▸ **Work instructions**
Give back all of the rows below word for word, leaving out the pictures.
★ ★ ★
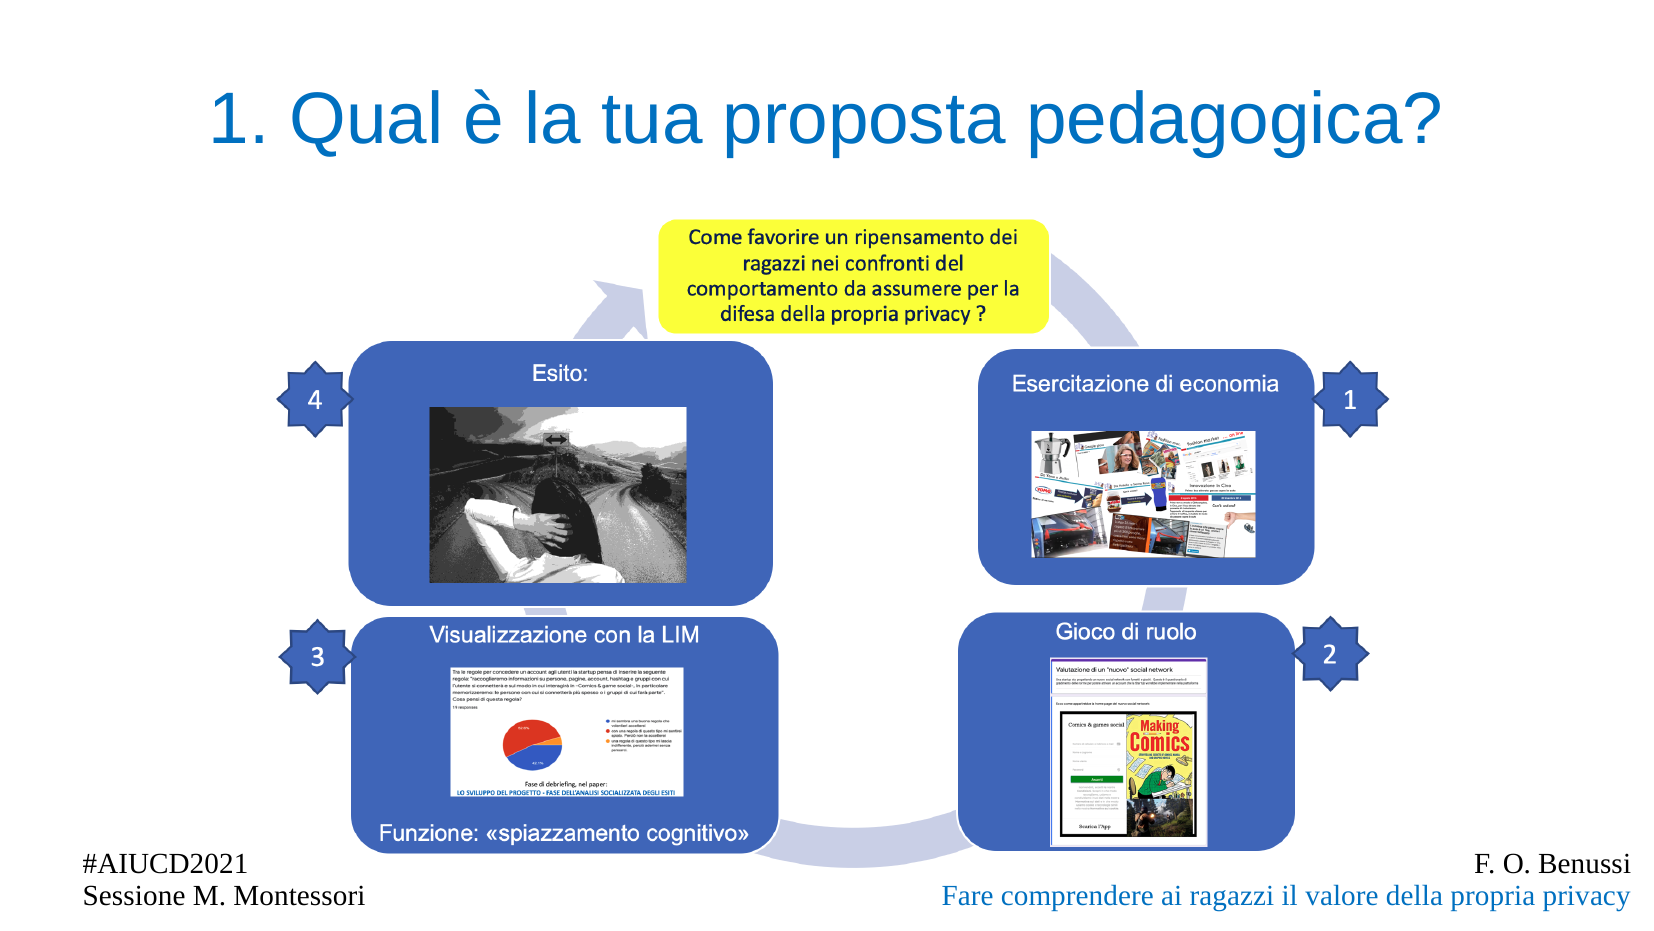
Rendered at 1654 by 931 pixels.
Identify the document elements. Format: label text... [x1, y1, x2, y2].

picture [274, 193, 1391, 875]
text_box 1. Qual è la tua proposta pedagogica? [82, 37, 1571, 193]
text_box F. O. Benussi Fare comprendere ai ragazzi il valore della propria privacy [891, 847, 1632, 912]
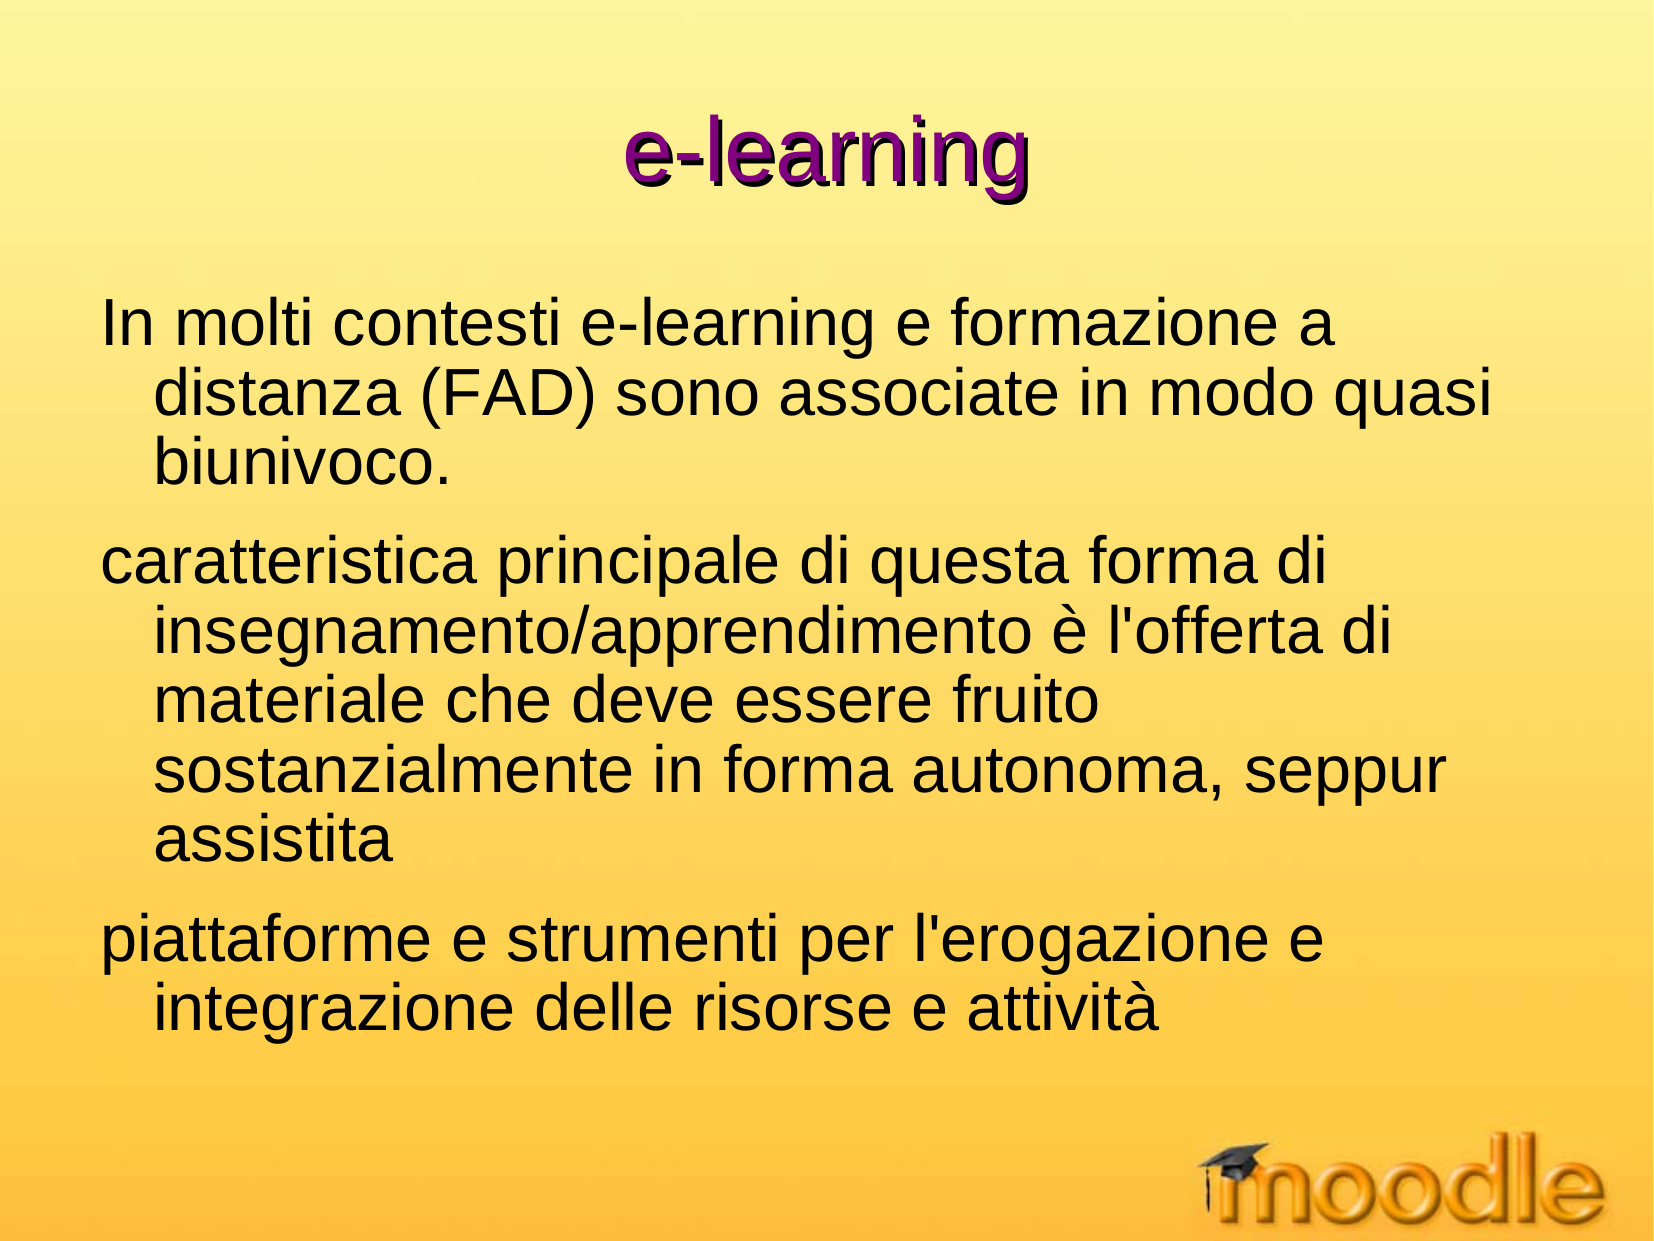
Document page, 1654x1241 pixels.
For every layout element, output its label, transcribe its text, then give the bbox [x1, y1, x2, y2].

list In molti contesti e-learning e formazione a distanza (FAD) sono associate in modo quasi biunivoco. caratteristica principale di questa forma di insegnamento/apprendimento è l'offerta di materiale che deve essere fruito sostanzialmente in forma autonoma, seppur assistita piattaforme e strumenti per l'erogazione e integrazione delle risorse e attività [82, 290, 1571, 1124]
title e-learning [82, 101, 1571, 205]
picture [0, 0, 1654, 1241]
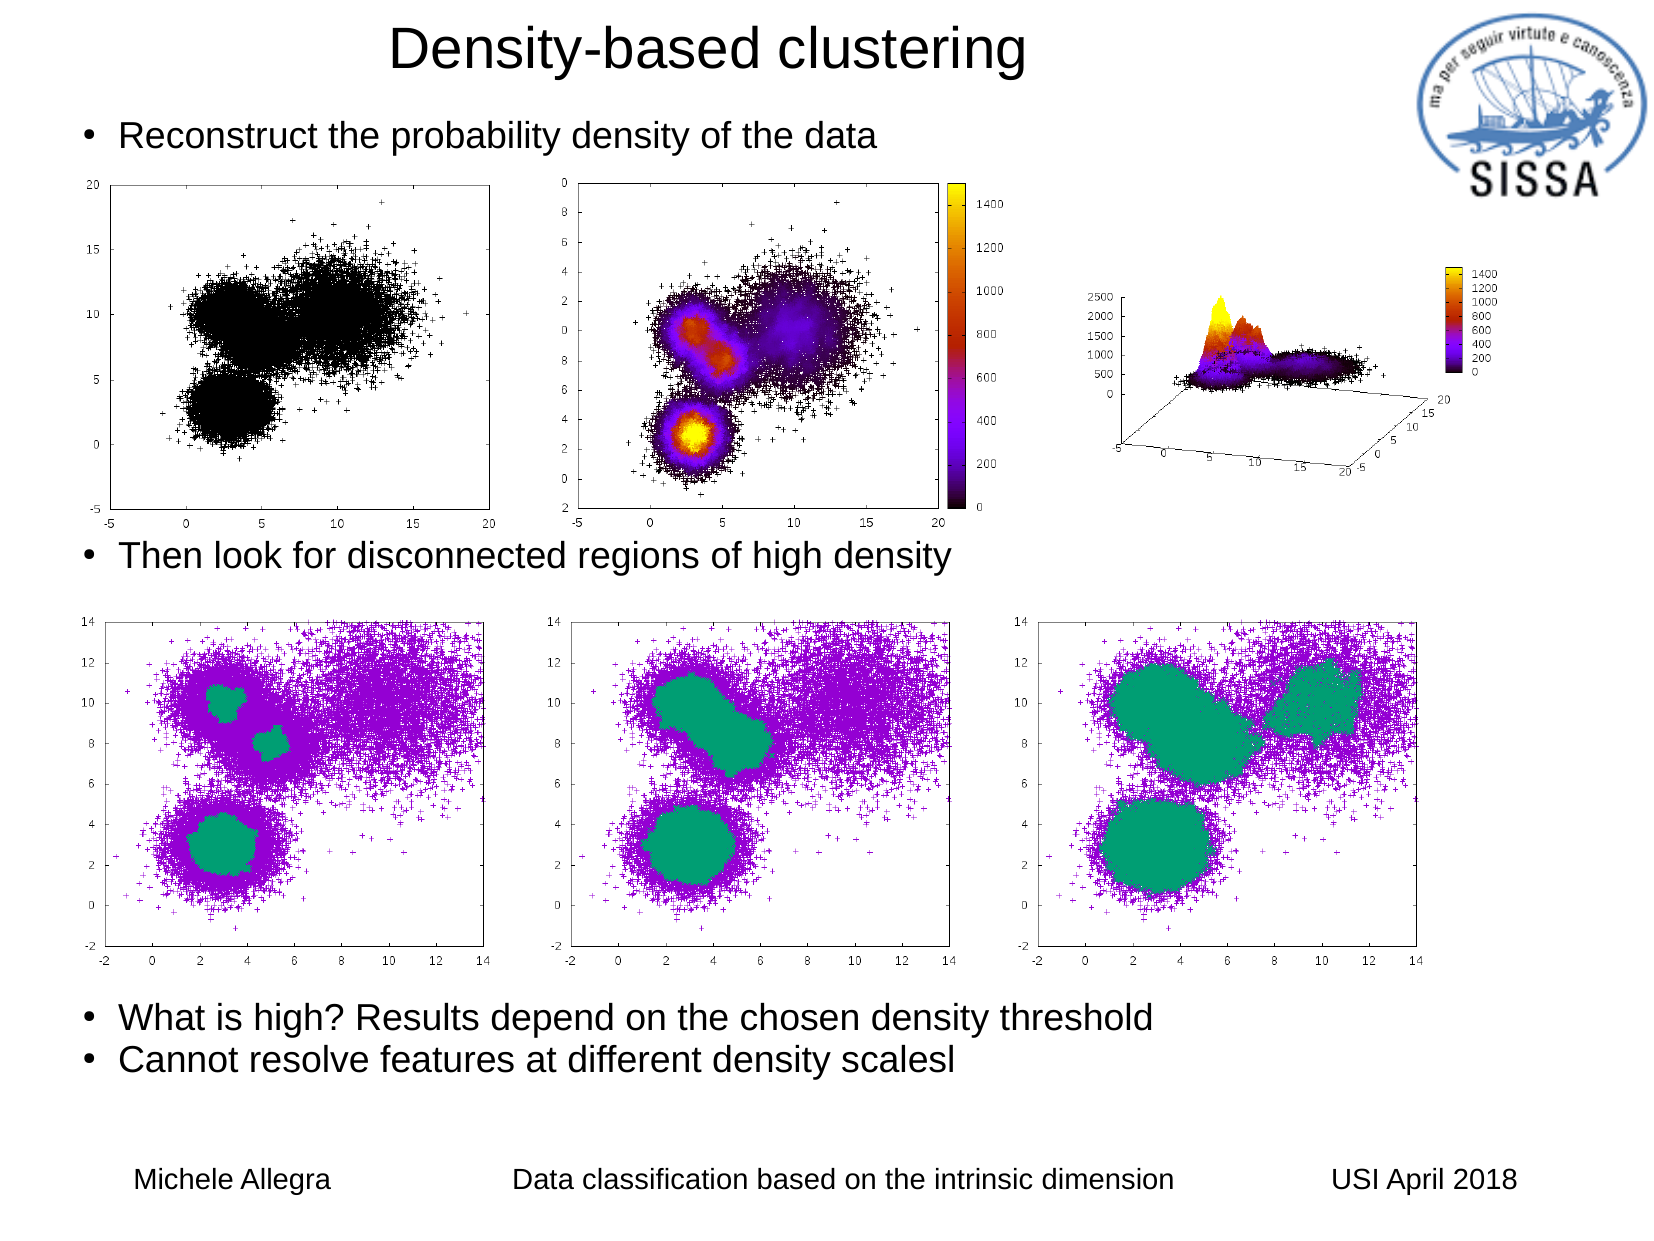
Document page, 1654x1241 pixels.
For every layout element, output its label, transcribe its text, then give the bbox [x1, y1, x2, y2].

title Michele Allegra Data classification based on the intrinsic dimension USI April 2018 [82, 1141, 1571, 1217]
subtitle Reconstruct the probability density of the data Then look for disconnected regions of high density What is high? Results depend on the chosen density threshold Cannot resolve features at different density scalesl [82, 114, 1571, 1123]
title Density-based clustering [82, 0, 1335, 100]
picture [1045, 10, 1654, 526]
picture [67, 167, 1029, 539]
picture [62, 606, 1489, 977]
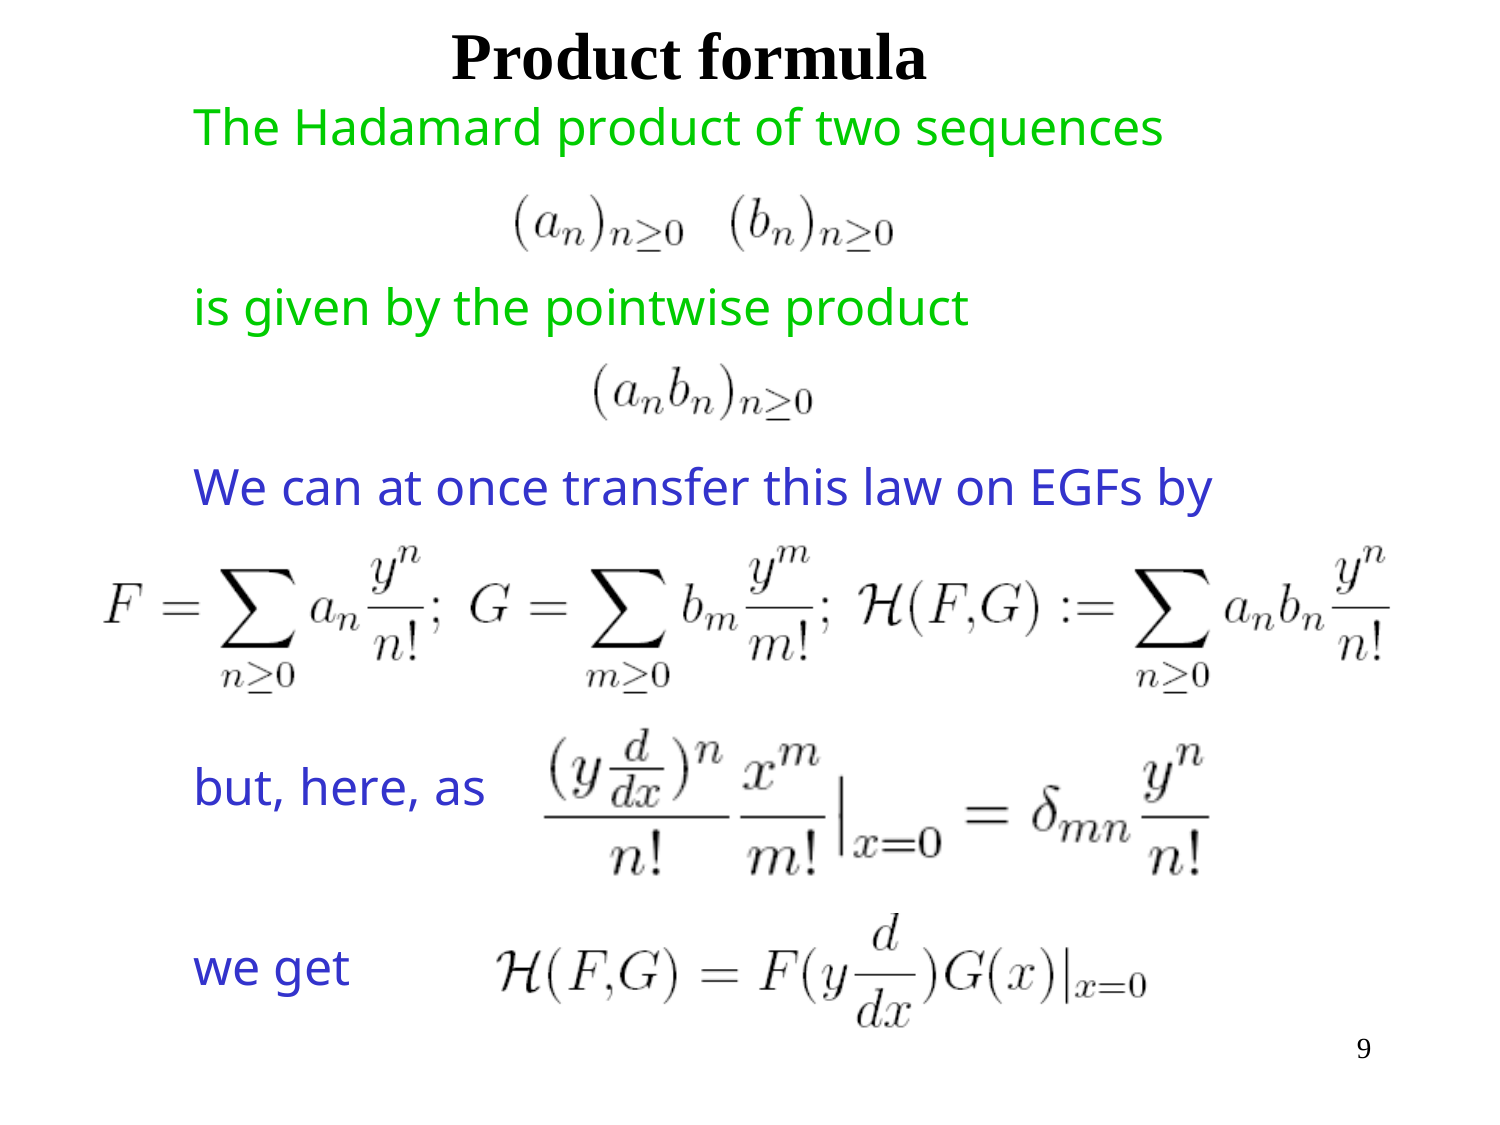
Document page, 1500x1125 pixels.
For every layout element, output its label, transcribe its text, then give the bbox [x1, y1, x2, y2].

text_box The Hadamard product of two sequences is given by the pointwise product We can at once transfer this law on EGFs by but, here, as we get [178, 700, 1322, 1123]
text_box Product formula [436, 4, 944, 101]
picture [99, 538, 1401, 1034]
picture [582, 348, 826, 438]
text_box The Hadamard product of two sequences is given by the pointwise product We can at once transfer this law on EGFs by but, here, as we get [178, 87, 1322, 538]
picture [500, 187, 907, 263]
★ ★ ★
▸ **Answer to this exercise**
Rendered at 1654 by 931 pixels.
Identify the document elements. Format: label text... [x1, y1, x2, y2].

picture [274, 193, 1391, 875]
text_box 1. Qual è la tua proposta pedagogica? [82, 37, 1571, 193]
text_box F. O. Benussi Fare comprendere ai ragazzi il valore della propria privacy [891, 847, 1632, 912]
Document page, 1654x1241 pixels.
For every layout element, output its label, transcribe its text, then give the bbox [x1, y1, x2, y2].

list In molti contesti e-learning e formazione a distanza (FAD) sono associate in modo quasi biunivoco. caratteristica principale di questa forma di insegnamento/apprendimento è l'offerta di materiale che deve essere fruito sostanzialmente in forma autonoma, seppur assistita piattaforme e strumenti per l'erogazione e integrazione delle risorse e attività [82, 290, 1571, 1124]
title e-learning [82, 101, 1571, 205]
picture [0, 0, 1654, 1241]
Document page, 1654x1241 pixels.
For every layout element, output its label, transcribe its text, then give the bbox [x1, y1, x2, y2].

title Michele Allegra Data classification based on the intrinsic dimension USI April 2018 [82, 1141, 1571, 1217]
subtitle Reconstruct the probability density of the data Then look for disconnected regions of high density What is high? Results depend on the chosen density threshold Cannot resolve features at different density scalesl [82, 114, 1571, 1123]
title Density-based clustering [82, 0, 1335, 100]
picture [1045, 10, 1654, 526]
picture [67, 167, 1029, 539]
picture [62, 606, 1489, 977]
Document page, 1500x1125 pixels.
For every layout element, output its label, transcribe its text, then give the bbox [x1, y1, x2, y2].

text_box The Hadamard product of two sequences is given by the pointwise product We can at once transfer this law on EGFs by but, here, as we get [178, 700, 1322, 1123]
text_box Product formula [436, 4, 944, 101]
picture [99, 538, 1401, 1034]
picture [582, 348, 826, 438]
text_box The Hadamard product of two sequences is given by the pointwise product We can at once transfer this law on EGFs by but, here, as we get [178, 87, 1322, 538]
picture [500, 187, 907, 263]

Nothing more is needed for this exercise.